Adam Pearson is a 29 year old actor, presenter, campaigner, researcher and producer from Croydon. He has neurofibromatosis – a genetic condition that affects one in every 2,300 people and which causes non-cancerous tumours to grow on nerve tissue. In Adam’s case, the majority of these tumours are on his face.

As a result of his condition, Adam has been campaigning to raise awareness of neurofibromatosis and facial disfigurement for over a decade and always goes above and beyond for charities such as Jeans for Genes and Changing Faces to help break down stereotypes and encourage a greater acceptance of difference. Adam’s involvement as a patron with both of these charities has seen him giving speeches at multiple conferences and schools.

Adam’s tireless work to raise awareness does not stop there, as he has also made his presence felt in the media, both on the small screen and the big screen. As well as having appeared on Channel 4’s The Undateables in the UK, Adam also stars alongside Scarlett Johansson in Jonathan Glazer’s 2014 science fiction film, Under the Skin. He has also previously worked for the BBC.

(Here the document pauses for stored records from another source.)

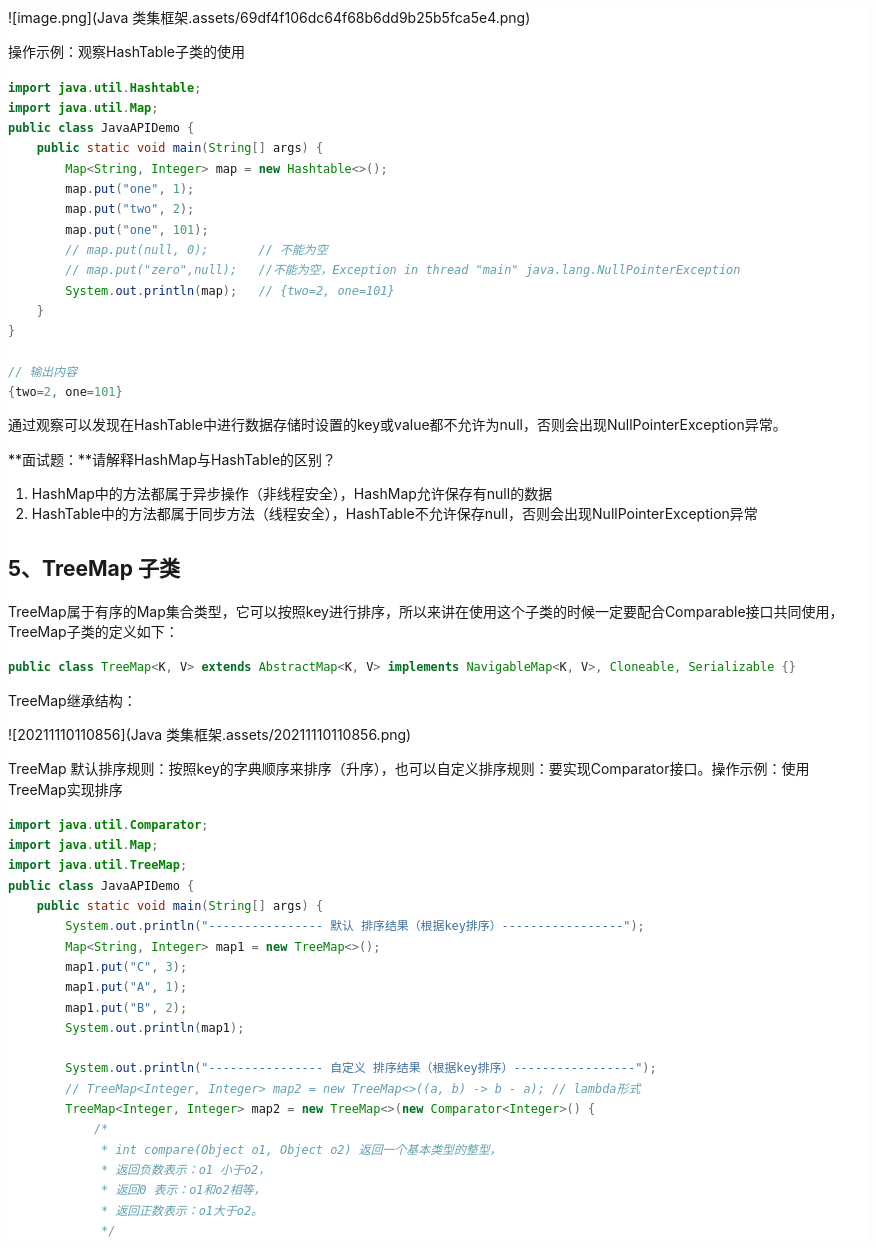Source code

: ![image.png](Java 类集框架.assets/69df4f106dc64f68b6dd9b25b5fca5e4.png)

操作示例：观察HashTable子类的使用

```java
import java.util.Hashtable;
import java.util.Map;
public class JavaAPIDemo {
    public static void main(String[] args) {
        Map<String, Integer> map = new Hashtable<>();
        map.put("one", 1);
        map.put("two", 2);
        map.put("one", 101);
        // map.put(null, 0);       // 不能为空
        // map.put("zero",null);   //不能为空，Exception in thread "main" java.lang.NullPointerException
        System.out.println(map);   // {two=2, one=101}
    }
}

// 输出内容
{two=2, one=101}
```

通过观察可以发现在HashTable中进行数据存储时设置的key或value都不允许为null，否则会出现NullPointerException异常。

**面试题：**请解释HashMap与HashTable的区别？

1. HashMap中的方法都属于异步操作（非线程安全），HashMap允许保存有null的数据
2. HashTable中的方法都属于同步方法（线程安全），HashTable不允许保存null，否则会出现NullPointerException异常



## 5、TreeMap 子类

TreeMap属于有序的Map集合类型，它可以按照key进行排序，所以来讲在使用这个子类的时候一定要配合Comparable接口共同使用，TreeMap子类的定义如下：

```java
public class TreeMap<K, V> extends AbstractMap<K, V> implements NavigableMap<K, V>, Cloneable, Serializable {}
```

TreeMap继承结构：

![20211110110856](Java 类集框架.assets/20211110110856.png)

TreeMap 默认排序规则：按照key的字典顺序来排序（升序），也可以自定义排序规则：要实现Comparator接口。操作示例：使用TreeMap实现排序

```java
import java.util.Comparator;
import java.util.Map;
import java.util.TreeMap;
public class JavaAPIDemo {
    public static void main(String[] args) {
        System.out.println("---------------- 默认 排序结果（根据key排序）-----------------");
        Map<String, Integer> map1 = new TreeMap<>();
        map1.put("C", 3);
        map1.put("A", 1);
        map1.put("B", 2);
        System.out.println(map1);

        System.out.println("---------------- 自定义 排序结果（根据key排序）-----------------");
        // TreeMap<Integer, Integer> map2 = new TreeMap<>((a, b) -> b - a); // lambda形式
        TreeMap<Integer, Integer> map2 = new TreeMap<>(new Comparator<Integer>() {
            /*
             * int compare(Object o1, Object o2) 返回一个基本类型的整型，
             * 返回负数表示：o1 小于o2，
             * 返回0 表示：o1和o2相等，
             * 返回正数表示：o1大于o2。
             */
```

In addition to this, Adam also developed, casted and presented Channel 4’s Beauty and the Beast – The Ugly Face of Prejudice, which not only provided insight and highlighted certain issues surrounding prejudice towards facial disfigurement, but also sparked debate within the UK on an issue which might not have otherwise been recognised.

Adam also does a great deal to highlight his own condition of neurofibromatosis, which affects one in every 2,300 people. He feels this is important due to the fact that although the condition is as common as cystic fibrosis, it is still relatively unheard of. His desire to highlight this condition has seen him work very closely with Dr Carly Jim at Manchester Metropolitan University to help raise awareness in wider society and to also make life easier for people who suffer from the condition. Such work allows people with neurofibromatosis to know that they are not alone and that they have a support network to fall back on.

Perhaps the most impressive thing of all is that Adam has managed to fit so much in between all of this. As well as obtaining a BA degree in Business Management and graduating from the University of Brighton in 2004, he has also undergone a staggering 31 operations.

Despite all of this, Adam has gone on to earn recognition for the awareness that he has raised, having been honoured with a RADAR Award for his work on iFace (Changing Faces’ young peoples’ website) and a Diana Award for his contribution to Changing Faces’ anti-bullying initiatives.

Adam has received over 300 nominations for the Positive Role Model Disability award at the upcoming National Diversity Awards.